The 30% of your income will be for your wants, while the remaining 20% will be for your savings and debts.
2. Control spending
Even if you’ve come up with the best budgeting system for your lifestyle, it won’t be that effective if you don’t control your spending.
Self-control is an age-old but effective weapon against overspending, impulsive buying, and so on.
Just because an item’s on sale doesn’t mean you should buy it right away. Or, that you may be missing out on something if you don’t buy it.
You can also try minimising temptations by turning off the notifications for your online shopping apps. You can even try listing down potential consequences if you go beyond your budget.
Furthermore, try tracking your spending habits to give you a bigger picture of where your income goes.
3. Set financial goals
Having a goal will direct your spending, budgeting, saving, and so on. At the start, this should be for an emergency fund, pay off debts, and save up for future investments.
Of course, other goals will include having your own house or car by a certain year, going abroad for vacation, retiring by this age, and such.
But more than setting financial goals, you’ll need to be intentional about it. Just like with any other goal, being intentional means you consciously take actions that take you a step closer to that goal.
And vice-versa, you do not, as much as possible, do things that’ll hinder you from achieving that goal.
As mentioned earlier, financial advisors are professionals that can help guide you in establishing and achieving your goals.
4. Consider getting insurance
Insurance is a way to protect your hard-earned money. When you obtain an insurance policy, you pay your insurer a particular amount regularly.
Similar to an emergency fund, this money given to your insurer (known as the premium) along with other policyholders can aid you in unfortunate events like sudden death, accidents, and so on.
And if you experience such an event, and it happens to be covered by your insurance policy, you are then entitled to make a claim and so recover financially.
Insurance policies differ in terms of coverage. There are health insurance, car and motorcycle insurance, home insurance, life insurance, business insurance, to name some.
Also, you have to understand that each type of insurance also has its own degree of coverage. For instance, for car insurance, you can opt to get (or not) coverage for fire and theft, roadside assistance, among other protections.
5. Be on the lookout for scams
If it’s too good to be true, it most probably is.
Any endeavour that promises easy money or big returns in a short span of time and so on can be tempting. However, it’s best to avoid such offers that come your way.
Be careful where you invest your money. Seek advice from the right people; don’t stop with this article and continue learning!

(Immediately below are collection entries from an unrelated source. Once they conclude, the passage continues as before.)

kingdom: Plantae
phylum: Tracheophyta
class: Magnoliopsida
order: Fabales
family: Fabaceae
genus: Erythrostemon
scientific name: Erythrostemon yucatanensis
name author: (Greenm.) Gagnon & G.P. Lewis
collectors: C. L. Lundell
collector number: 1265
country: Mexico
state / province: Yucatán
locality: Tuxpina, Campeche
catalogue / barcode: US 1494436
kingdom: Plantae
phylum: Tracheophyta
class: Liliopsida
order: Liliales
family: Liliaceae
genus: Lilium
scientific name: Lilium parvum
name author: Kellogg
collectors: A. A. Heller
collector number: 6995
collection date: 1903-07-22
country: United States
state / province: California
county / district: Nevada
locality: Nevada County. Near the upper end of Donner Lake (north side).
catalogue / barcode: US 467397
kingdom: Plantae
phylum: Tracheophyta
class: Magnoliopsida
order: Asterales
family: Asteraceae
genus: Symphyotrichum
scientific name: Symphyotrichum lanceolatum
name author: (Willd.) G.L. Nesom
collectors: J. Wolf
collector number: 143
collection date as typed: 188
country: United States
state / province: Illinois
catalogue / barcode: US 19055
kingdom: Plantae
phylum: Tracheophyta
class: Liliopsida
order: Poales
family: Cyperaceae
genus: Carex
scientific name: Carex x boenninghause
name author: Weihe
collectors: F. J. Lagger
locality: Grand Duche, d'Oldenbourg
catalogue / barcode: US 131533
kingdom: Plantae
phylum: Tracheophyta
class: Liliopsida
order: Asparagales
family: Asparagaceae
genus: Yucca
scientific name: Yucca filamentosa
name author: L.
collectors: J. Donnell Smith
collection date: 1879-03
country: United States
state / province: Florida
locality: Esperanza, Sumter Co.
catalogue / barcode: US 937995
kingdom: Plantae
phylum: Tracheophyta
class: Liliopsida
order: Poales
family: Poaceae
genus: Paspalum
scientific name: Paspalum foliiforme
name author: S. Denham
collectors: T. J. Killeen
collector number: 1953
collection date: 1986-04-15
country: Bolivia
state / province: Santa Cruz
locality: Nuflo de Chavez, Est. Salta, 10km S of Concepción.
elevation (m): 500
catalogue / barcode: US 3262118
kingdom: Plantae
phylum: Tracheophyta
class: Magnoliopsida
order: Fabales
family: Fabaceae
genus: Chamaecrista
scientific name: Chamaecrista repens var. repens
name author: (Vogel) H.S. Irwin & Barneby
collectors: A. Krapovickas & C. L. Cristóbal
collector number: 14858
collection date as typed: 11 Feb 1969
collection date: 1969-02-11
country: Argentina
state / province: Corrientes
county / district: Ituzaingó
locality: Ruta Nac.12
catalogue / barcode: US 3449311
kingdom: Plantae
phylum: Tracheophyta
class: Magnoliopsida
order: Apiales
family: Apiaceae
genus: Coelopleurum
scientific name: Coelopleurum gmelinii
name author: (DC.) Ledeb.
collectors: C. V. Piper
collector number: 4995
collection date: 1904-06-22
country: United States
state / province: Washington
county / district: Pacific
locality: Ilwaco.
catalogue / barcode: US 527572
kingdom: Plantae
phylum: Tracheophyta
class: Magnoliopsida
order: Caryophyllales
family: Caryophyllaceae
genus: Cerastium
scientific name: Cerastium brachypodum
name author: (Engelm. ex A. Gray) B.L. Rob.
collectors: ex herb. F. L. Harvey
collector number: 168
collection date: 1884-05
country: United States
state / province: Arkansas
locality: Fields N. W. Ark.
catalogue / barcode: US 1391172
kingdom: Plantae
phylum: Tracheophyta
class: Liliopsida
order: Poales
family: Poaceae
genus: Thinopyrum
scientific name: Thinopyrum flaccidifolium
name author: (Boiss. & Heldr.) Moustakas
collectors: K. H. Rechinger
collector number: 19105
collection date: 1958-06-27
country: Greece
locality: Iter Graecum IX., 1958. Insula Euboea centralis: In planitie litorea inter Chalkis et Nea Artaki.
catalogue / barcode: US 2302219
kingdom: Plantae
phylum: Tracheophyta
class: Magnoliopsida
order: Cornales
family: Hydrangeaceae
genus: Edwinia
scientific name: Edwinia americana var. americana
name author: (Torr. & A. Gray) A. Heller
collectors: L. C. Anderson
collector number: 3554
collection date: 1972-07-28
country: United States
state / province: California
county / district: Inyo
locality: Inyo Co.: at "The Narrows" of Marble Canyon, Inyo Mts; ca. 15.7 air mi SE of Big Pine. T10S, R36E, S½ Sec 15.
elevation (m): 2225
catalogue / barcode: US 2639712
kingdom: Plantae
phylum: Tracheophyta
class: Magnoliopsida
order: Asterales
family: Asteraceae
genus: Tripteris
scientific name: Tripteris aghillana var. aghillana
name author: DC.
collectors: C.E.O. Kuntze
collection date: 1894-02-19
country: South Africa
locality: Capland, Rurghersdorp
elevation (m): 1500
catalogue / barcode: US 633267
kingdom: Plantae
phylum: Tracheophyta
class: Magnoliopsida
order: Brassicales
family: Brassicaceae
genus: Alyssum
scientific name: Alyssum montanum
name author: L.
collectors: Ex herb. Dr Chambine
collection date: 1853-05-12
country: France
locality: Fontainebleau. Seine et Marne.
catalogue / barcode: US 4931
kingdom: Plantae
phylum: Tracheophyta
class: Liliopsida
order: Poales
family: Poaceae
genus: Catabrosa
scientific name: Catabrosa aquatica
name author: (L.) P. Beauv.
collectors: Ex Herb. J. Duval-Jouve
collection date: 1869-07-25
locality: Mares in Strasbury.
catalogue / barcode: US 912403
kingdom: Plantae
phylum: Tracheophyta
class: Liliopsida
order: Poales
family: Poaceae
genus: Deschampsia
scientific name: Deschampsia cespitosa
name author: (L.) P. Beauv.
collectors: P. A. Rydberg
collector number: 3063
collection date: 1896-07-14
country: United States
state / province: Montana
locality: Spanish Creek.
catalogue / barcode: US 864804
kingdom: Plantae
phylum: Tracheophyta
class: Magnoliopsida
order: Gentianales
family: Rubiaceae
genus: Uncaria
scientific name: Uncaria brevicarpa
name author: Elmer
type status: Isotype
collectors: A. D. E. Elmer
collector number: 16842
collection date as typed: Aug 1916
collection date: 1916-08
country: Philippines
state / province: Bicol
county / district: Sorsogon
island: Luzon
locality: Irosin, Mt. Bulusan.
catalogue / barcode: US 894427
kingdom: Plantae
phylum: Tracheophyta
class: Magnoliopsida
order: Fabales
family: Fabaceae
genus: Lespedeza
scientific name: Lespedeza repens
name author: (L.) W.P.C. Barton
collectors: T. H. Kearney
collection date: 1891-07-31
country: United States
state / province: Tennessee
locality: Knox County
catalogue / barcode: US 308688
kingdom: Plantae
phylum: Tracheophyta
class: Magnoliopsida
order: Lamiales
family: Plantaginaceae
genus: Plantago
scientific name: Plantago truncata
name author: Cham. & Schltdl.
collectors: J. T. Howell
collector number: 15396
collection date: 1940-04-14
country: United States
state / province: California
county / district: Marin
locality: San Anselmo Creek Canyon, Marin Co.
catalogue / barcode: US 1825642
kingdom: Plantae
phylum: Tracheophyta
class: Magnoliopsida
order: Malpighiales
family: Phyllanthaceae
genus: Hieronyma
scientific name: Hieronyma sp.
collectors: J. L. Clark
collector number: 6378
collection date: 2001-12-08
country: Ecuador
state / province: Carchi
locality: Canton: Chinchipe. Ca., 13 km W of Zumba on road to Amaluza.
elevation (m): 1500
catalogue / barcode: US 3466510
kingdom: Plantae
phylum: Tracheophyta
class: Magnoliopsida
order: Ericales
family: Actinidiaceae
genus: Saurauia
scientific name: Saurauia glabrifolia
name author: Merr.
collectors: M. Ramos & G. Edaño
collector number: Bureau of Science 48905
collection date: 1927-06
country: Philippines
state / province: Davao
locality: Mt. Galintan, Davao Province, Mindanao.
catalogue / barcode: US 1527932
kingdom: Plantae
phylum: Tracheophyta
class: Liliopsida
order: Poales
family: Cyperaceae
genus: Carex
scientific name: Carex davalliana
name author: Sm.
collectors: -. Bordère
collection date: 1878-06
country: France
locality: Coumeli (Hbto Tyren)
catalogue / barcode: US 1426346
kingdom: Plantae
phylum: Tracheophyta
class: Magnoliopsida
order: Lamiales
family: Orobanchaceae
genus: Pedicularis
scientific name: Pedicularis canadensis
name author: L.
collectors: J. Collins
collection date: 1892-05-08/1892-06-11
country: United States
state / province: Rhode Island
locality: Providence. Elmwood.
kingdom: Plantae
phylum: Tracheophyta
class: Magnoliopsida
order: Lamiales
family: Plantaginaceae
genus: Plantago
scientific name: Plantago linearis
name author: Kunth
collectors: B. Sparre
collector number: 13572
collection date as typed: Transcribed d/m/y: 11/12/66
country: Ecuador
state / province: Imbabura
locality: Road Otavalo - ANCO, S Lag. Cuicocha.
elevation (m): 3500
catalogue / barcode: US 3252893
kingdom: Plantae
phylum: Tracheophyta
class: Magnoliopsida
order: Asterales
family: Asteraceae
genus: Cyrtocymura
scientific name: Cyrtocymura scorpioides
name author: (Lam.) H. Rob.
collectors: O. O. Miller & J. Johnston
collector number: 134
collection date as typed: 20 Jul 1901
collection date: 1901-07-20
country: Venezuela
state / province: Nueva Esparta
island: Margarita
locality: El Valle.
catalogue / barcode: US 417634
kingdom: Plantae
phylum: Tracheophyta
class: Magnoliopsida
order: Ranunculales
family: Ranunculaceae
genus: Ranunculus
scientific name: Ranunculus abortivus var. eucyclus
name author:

6. Take good care of your health
Sometimes (or most of the time) health is an asset that’s often overlooked when it comes to achieving financial well-being.
At the start of your journey to financial success, you’re most likely a young adult who’s full of vigour and excitement—someone who’s ready to hustle.
If not careful, this can sometimes lead to building unhealthy habits like overworking, sleeping less than needed, eating too much takeout, etc.
Having a chronic illness later on in life is a sure money drainer. Thus, to ensure you enjoy your retirement, try to have a good work-life balance as much as possible.
Take breaks as needed. Take good care of both your physical and mental health by scheduling appointments with your doctors, psychiatrists, psychologists, dentists and other healthcare professionals as relevant.
And there you have it! Our essential guide to personal finance ends here for now. Learning never ends, so make sure you enrich your financial know-how with more resources on this topic.